Example 10 Emulsion type foundation (cream type) (Formulation) (Powder part) Titanium dioxide 10.3% by weight Sericite 5.4 Kaolin 3.0 Yellow iron oxide 0.8 Bengala 0.3 Black iron oxide 0.2 (Oil phase) Decamethylcyclopentasiloxane 11.5 Liquid paraffin 4.5 Polyoxyethylene-modified dimethylpolysiloxane 4.0 (Aqueous phase) Purified water 50.0 1,3-Butylene glycol 4.5 Kunei -Peperto ethanol extract 1.5 Sorbitan sesquioleate 3.0 Preservative proper amount Perfume proper amount (Production method) After heating and stirring the aqueous phase, the powder portion thoroughly mixed and pulverized is added and treated with a homomixer. Further, the oil phase mixed by heating is added, and the mixture is treated with a homomixer. Then, a fragrance is added with stirring, and the mixture is cooled to room temperature.

[0034]

Industrial Applicability As described above, the whitening skin external preparation of the present invention has a melanin production inhibitory action and a tyrosinase activity inhibitory action, and is effective in treating pigmentation, stains, freckles, melasma, etc. after sunburn.
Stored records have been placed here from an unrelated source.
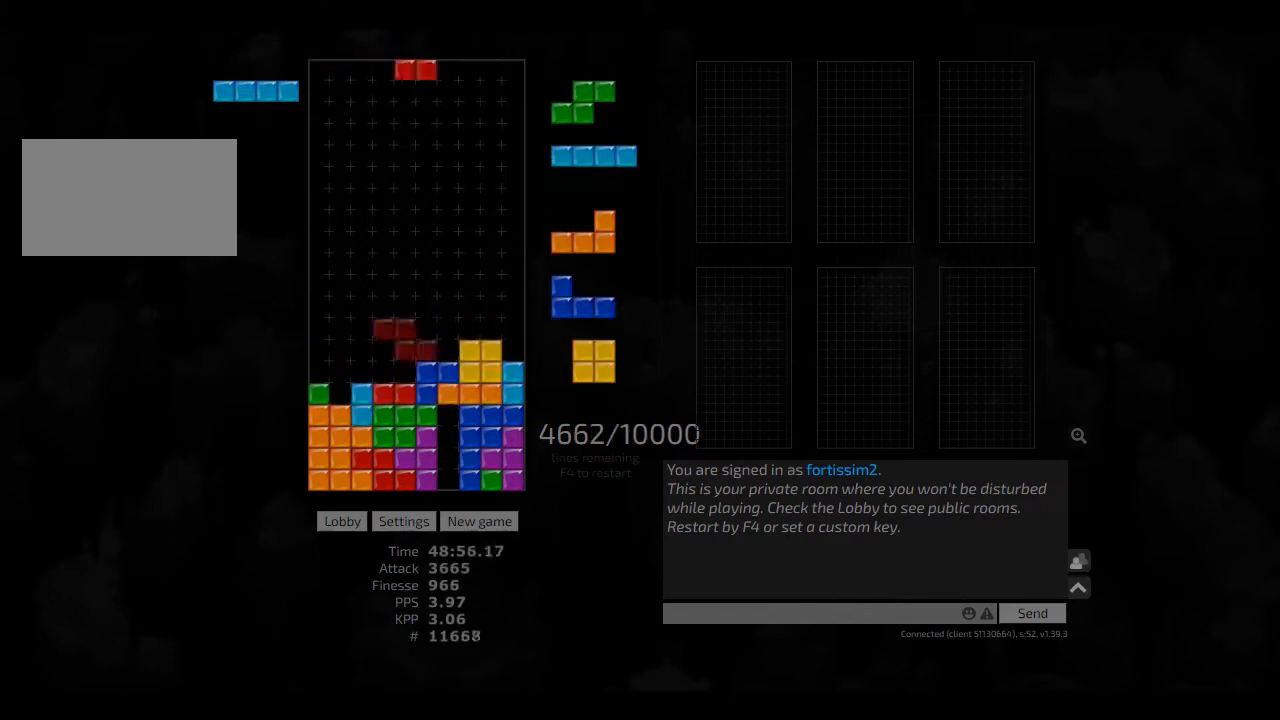
{"keys": ["cw", "right"], "events": [[41, "left", "down"], [125, "hd", "up"], [166, "cw", "down"], [166, "left", "up"], [208, "cw", "up"], [250, "hd", "down"], [333, "hd", "up"], [375, "hd", "down"], [416, "cw", "down"], [416, "right", "down"], [458, "hd", "up"]]}
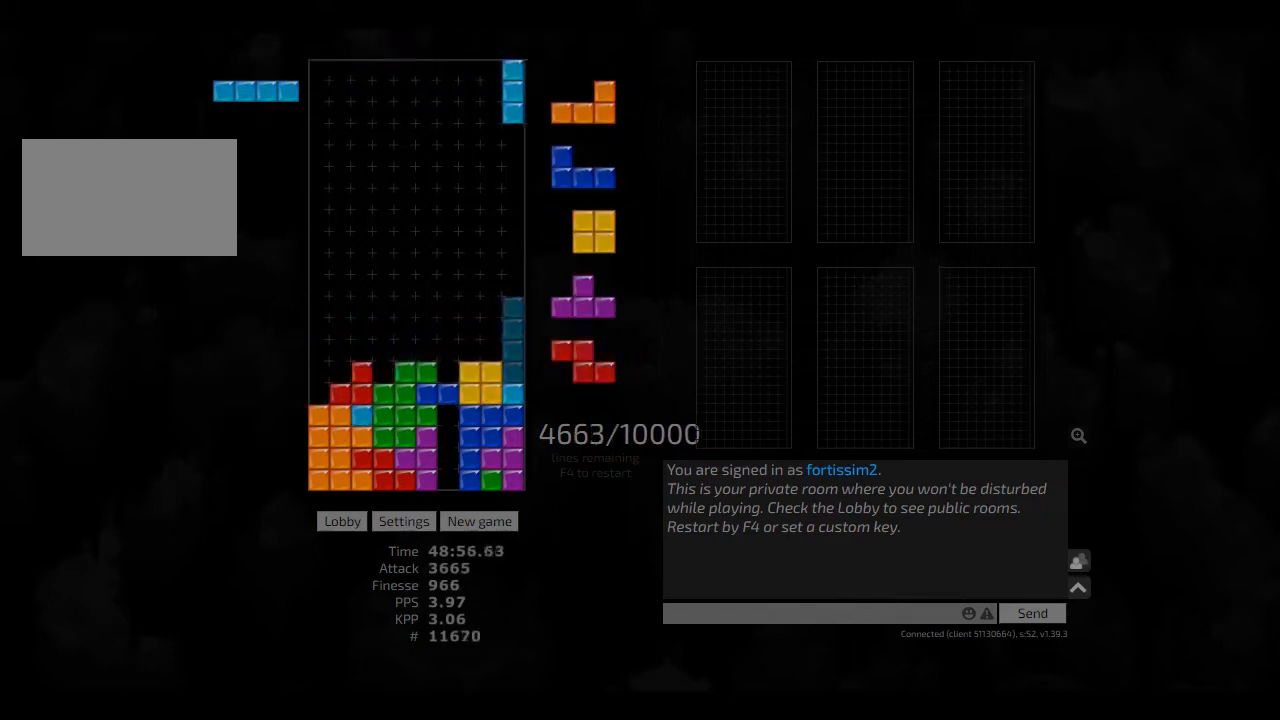
{"keys": ["ccw", "hd"], "events": [[41, "cw", "up"], [41, "right", "up"], [83, "hd", "down"], [166, "hd", "up"], [291, "hd", "down"], [333, "hd", "up"], [333, "right", "down"], [458, "ccw", "down"], [458, "right", "up"], [500, "hd", "down"]]}
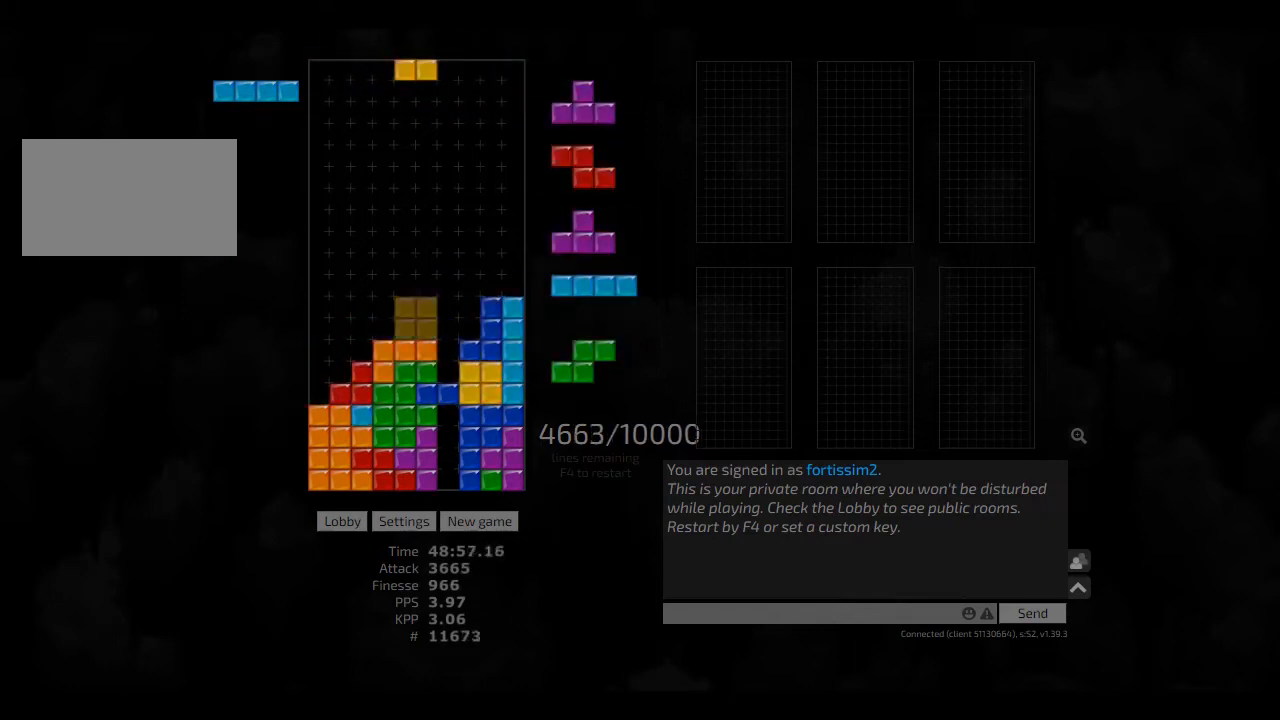
{"keys": ["hd", "left"], "events": [[41, "ccw", "up"], [83, "hd", "up"], [166, "hd", "down"], [208, "cw", "down"], [208, "left", "down"], [250, "hd", "up"], [333, "cw", "up"], [333, "hd", "down"], [375, "hd", "up"], [500, "hd", "down"]]}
It has excellent effects in lightening and whitening, and also in safety.

 ──────────────────────────────────────────────────続 き Continued on the front page (72) Inventor Hirohiko Sakamoto 1050 Nippa-cho, Kohoku-ku, Yokohama-shi, Kanagawa Inside Shiseido Daiichi Research Center Co., Ltd.

Claims (3)

[Claims] 1. An external preparation for whitening skin, comprising an extract of a plant of the genus Kaempferia of the family Ging (Zingiberaceae). 2. A plant of the genus Kaempferia of the family Gingiber (Zingiberaceae) is Kune Pepet.
The external preparation for whitening skin according to claim 1, which is IPepet, scientific name: Kaempferia angustifolia). 3. The amount of the extract of a plant of the genus Kaempferia of the ginger (Zingiberaceae) genus is 0.00.
The external preparation for whitening skin according to claim 1 or 2, which is 5 to 20.0% by weight.